Haggard’s lyric-baritone voice was conversational, offering up natural dialogue from the best cowboy movie never made, and boozy, self-deprecating one-liners that helped place him among ranks of the greatest American lyricists. Oldham’s musical charisma is more elusive, and in these songs, he feels somewhat cast against type. On Best Troubador, he avoids tackling Haggard’s more specific, plot-heavy material–especially Hag’s explicit, bleakly humorous accounts of heavy drinking, petty larceny, and prison–which means that a good chunk of Haggard’s best material is not represented on the album. Oldham also avoids Hag’s commercial hits and uptempo rave-ups, giving a more sagacious, enlightened image of the country luminary than might be expected.
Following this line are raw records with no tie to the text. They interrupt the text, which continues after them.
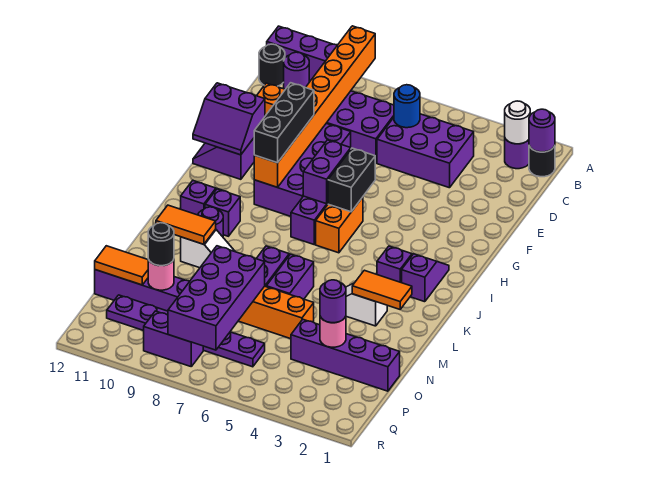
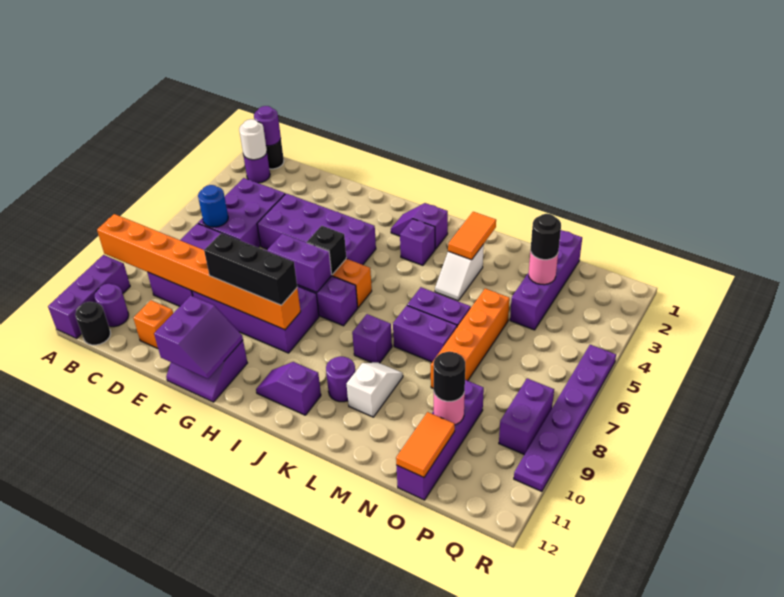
black 1x2 brick [328,148,375,212] -> black 1x1 brick [307,226,346,274]
purple 1x1 brick [205,189,240,236] -> purple 1x1 brick moved to [352,314,392,363]
orange 1x2 tile [156,205,216,244] -> none
purple 2x4 brick [168,246,265,350] -> purple 2x4 brick moved to [257,194,376,265]
purple 1x1 round brick [320,280,346,323] -> black 1x1 round brick [531,214,561,260]
purple 1x6 plate [107,295,265,367] -> purple 1x6 plate moved to [514,345,616,491]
But that, perhaps, is mostly how Oldham saw him, or at least how he felt he could best approximate him. Ultimately, the curiosity of the song selection helps Best Troubador feel like a more thoughtful and earnest tribute. Sometimes the two men’s disparate sensibilities find an appealing point of overlap. A simple narrative track like the lilting, nostalgic “Leonard”–a highlight from Merle Haggard’s perfect 1980 LP Back to the Barrooms–works in Oldham’s stoned-hootenanny-style treatment, complete with errant flute riffing. It’s generally the tunes where Oldham’s thin, melismatic voice is given room to carry over the band–that is, when the higher-density noodling is stripped away–that work best; his rendition of “My Old Pal,” a tune written by one of Haggard’s greatest musical heroes Jimmie Rodgers, is sensitive and beautiful. Elsewhere, his introverted brand of world-weariness reinvents Haggard’s material intriguingly, like the almost-whispered take on Haggard’s late-period track “I Am What I Am,” with its transcendently give-no-fucks lines that it would be hard for any singer not to wring life out of: I believe Jesus is God/And the pig is just ham/And I’m just a seeker, I’m just a sinner/And I’ll be what I am.”

Best Troubador is a nice reminder that Merle Haggard, as a singer, songwriter, and overall stylist, was as important for his genre as any of the more high-profile pop artists who passed away last year, though his passing was not as heavily remarked upon. He was, after all, elderly and had not been in great health, and–like the recently departed Leonard Cohen, to whom Oldham dedicates Best Troubador in his liner notes–had been writing his own musical eulogies for years. Merle was also always happy to play the background and mine his own distinct, humble lane. In that way, he was most similar to Oldham, committed to importing their own sensibility into whatever material they tackled.